* [GIVEN RECORDS]:
-- Start --

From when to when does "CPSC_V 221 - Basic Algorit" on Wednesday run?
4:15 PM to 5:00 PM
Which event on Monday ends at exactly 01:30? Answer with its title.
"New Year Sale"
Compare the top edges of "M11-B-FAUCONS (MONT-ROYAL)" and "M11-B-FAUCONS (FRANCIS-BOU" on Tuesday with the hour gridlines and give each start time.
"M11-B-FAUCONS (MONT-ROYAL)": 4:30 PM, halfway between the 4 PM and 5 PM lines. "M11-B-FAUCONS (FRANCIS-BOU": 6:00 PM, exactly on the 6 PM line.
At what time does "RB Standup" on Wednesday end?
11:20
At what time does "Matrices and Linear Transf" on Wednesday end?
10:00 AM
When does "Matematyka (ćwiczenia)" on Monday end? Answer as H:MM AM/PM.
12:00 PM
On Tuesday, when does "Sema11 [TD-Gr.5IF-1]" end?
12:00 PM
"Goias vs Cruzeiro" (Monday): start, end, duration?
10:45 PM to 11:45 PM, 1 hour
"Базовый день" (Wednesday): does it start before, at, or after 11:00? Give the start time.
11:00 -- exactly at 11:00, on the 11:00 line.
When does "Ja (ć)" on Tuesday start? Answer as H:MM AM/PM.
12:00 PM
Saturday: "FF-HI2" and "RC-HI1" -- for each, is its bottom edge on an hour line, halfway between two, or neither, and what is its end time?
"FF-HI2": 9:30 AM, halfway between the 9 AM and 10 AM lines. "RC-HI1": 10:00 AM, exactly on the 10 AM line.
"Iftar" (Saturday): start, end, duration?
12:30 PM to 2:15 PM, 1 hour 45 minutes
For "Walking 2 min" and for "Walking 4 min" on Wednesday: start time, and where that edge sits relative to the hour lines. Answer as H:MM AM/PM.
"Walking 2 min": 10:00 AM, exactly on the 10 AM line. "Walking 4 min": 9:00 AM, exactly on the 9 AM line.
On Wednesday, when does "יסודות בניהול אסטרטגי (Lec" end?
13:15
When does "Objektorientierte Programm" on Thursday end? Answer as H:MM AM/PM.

-- End --

Copy verbatim the stretch of the listing above from the line containing "On Wednesday, when" through the end of the listing.

On Wednesday, when does "יסודות בניהול אסטרטגי (Lec" end?
13:15
When does "Objektorientierte Programm" on Thursday end? Answer as H:MM AM/PM.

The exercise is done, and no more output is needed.